Message loss without repair - Dropped updates may never be retried or reconciled.
Conflicting concurrent writes - With last-write-wins (LWW), different replicas can prefer different versions until tie-broken.
Clock/timestamp skew - If versioning relies on timestamps, skew can cause “older” values to overwrite newer ones.

Its interesting to examine how a system like Cassandra solves using tunable consistency levels etc., but that’s something we can examine in detail later.

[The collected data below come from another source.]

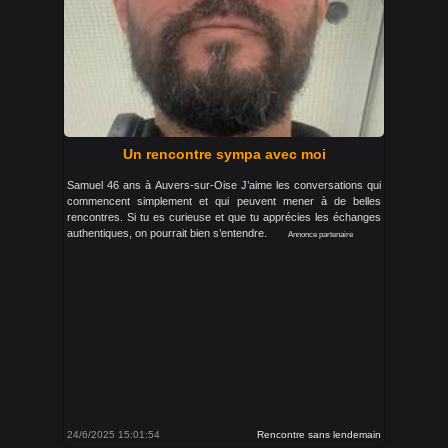
Un rencontre sympa avec moi
Samuel 46 ans à Auvers-sur-Oise J’aime les conversations qui
commencent simplement et qui peuvent mener à de belles
rencontres. Si tu es curieuse et que tu apprécies les échanges
authentiques, on pourrait bien s’entendre.
Annonce partenaire
24/6/2025 15:01:54
Rencontre sans lendemain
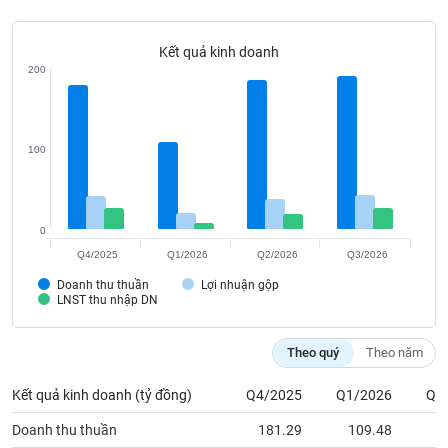
Tất cả
Cổ phiếu
Chỉ số
Chứng chỉ quỹ
Chứng q
Kết quả kinh doanh
Lãnh
200
đạo
(-)
Tất cả
Người nội bộ
Người liên quan
Cổ đông lớn
100
Tin
tức
(-)
0
Q4/2025
Q1/2026
Q2/2026
Q3/2026
Bài
Doanh thu thuần
Lợi nhuận gộp
viết
LNST thu nhập DN
của
tác
giả
Theo quý
Theo năm
(-)
Kết quả kinh doanh (tỷ đồng)
Q4/2025
Q1/2026
Q2
Báo
Doanh thu thuần
181.29
109.48
1
cáo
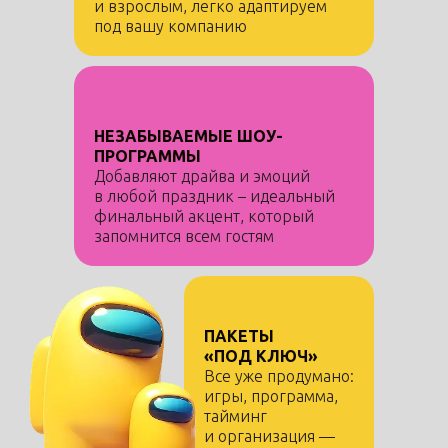
и взрослым, легко адаптируем
под вашу компанию
НЕЗАБЫВАЕМЫЕ ШОУ-
ПРОГРАММЫ
Добавляют драйва и эмоций
в любой праздник – идеальный
финальный акцент, который
запомнится всем гостям
ПАКЕТЫ
«ПОД КЛЮЧ»
Все уже продумано:
игры, программа,
тайминг
и организация —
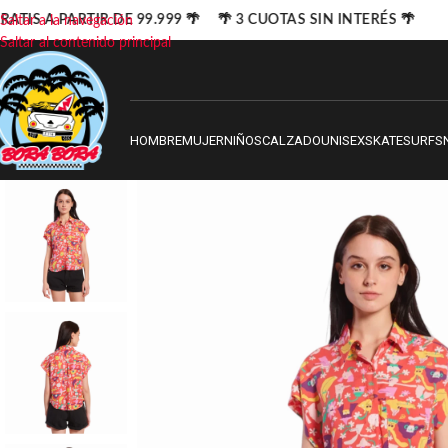
ATIS A PARTIR DE 99.999 🌴 🌴 3 CUOTAS SIN INTERÉS 🌴
Saltar a la navegación
Saltar al contenido principal
HOMBRE
MUJER
NIÑOS
CALZADO
UNISEX
SKATE
SURF
S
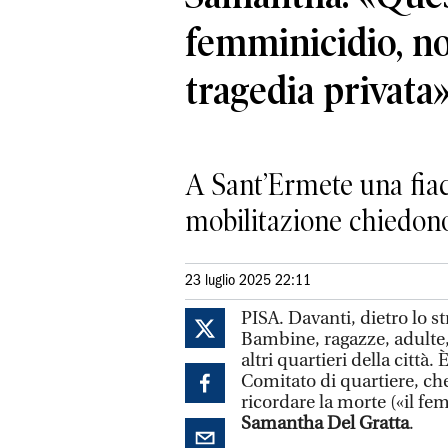
femminicidio, n
tragedia privata
A Sant’Ermete una fiac
mobilitazione chiedono
23 luglio 2025 22:11
PISA. Davanti, dietro lo st
Bambine, ragazze, adulte,
altri quartieri della città.
Comitato di quartiere, che 
ricordare la morte («il fe
Samantha Del Gratta
.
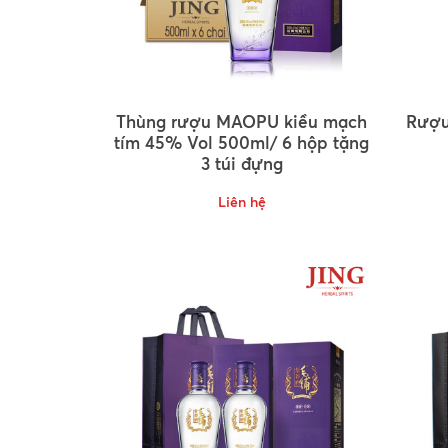
Thùng rượu MAOPU kiều mạch
Rượu
tím 45% Vol 500ml/ 6 hộp tặng
3 túi đựng
Liên hệ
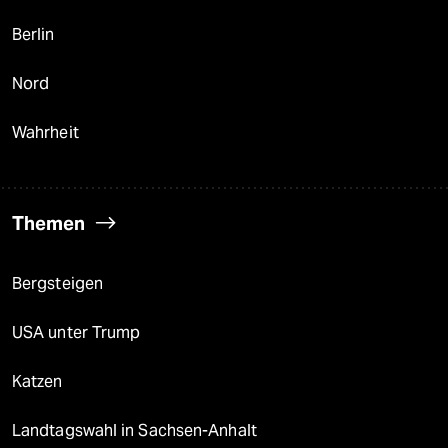
Berlin
Nord
Wahrheit
Themen
Bergsteigen
USA unter Trump
Katzen
Landtagswahl in Sachsen-Anhalt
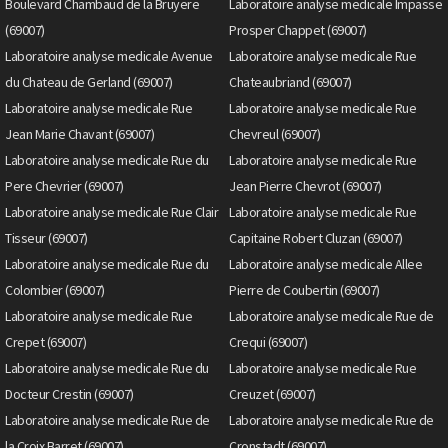
Boulevard Chambaud de la Bruyere
Laboratoire analyse medicale Impasse
(69007)
Prosper Chappet (69007)
Laboratoire analyse medicale Avenue
Laboratoire analyse medicale Rue
du Chateau de Gerland (69007)
Chateaubriand (69007)
Laboratoire analyse medicale Rue
Laboratoire analyse medicale Rue
Jean Marie Chavant (69007)
Chevreul (69007)
Laboratoire analyse medicale Rue du
Laboratoire analyse medicale Rue
Pere Chevrier (69007)
Jean Pierre Chevrot (69007)
Laboratoire analyse medicale Rue Clair
Laboratoire analyse medicale Rue
Tisseur (69007)
Capitaine Robert Cluzan (69007)
Laboratoire analyse medicale Rue du
Laboratoire analyse medicale Allee
Colombier (69007)
Pierre de Coubertin (69007)
Laboratoire analyse medicale Rue
Laboratoire analyse medicale Rue de
Crepet (69007)
Crequi (69007)
Laboratoire analyse medicale Rue du
Laboratoire analyse medicale Rue
Docteur Crestin (69007)
Creuzet (69007)
Laboratoire analyse medicale Rue de
Laboratoire analyse medicale Rue de
la Croix Barret (69007)
Cronstadt (69007)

What’s Next? Link to heading

Now that we have a working gossip-based game server, here are some enhancements to try:

Add Player Sessions: Track active players and remove inactive ones after a timeout.
Implement Delta Gossip: Instead of full state, send only recent changes to reduce bandwidth.
Add Failure Detection: Use heartbeats to detect failed nodes and remove them from peer lists.
Seed Selection: Start with a few seed nodes, and on successful dialing of the seeds, get the seed nodes’ full membership. Merge that view into the new node’s peer set. In the example above, the seed set includes the full toplogy and each node maintains a full connection to all other peers. That would turn out to be wasteful in a large cluster.
Persistent Storage: Add a database layer so state survives restarts.
Metrics and Monitoring: Track gossip latency, message rates, and convergence time.
Security: Add node authentication and encrypt gossip messages.
Dynamic Membership: Allow nodes to join and leave the cluster dynamically.

The beauty of this approach is its simplicity and resilience. There’s no single point of failure, no complex leader election, and the system naturally handles network partitions. Perfect for distribute systems like game servers where eventual consistency is acceptable and you need high availability.

Try killing a node and restarting it - the system continues working. Add network delays to simulate real-world conditions. Scale to 10 nodes and watch how gossip patterns emerge. That’s the elegance of gossip protocols - simple rules creating robust distributed behavior!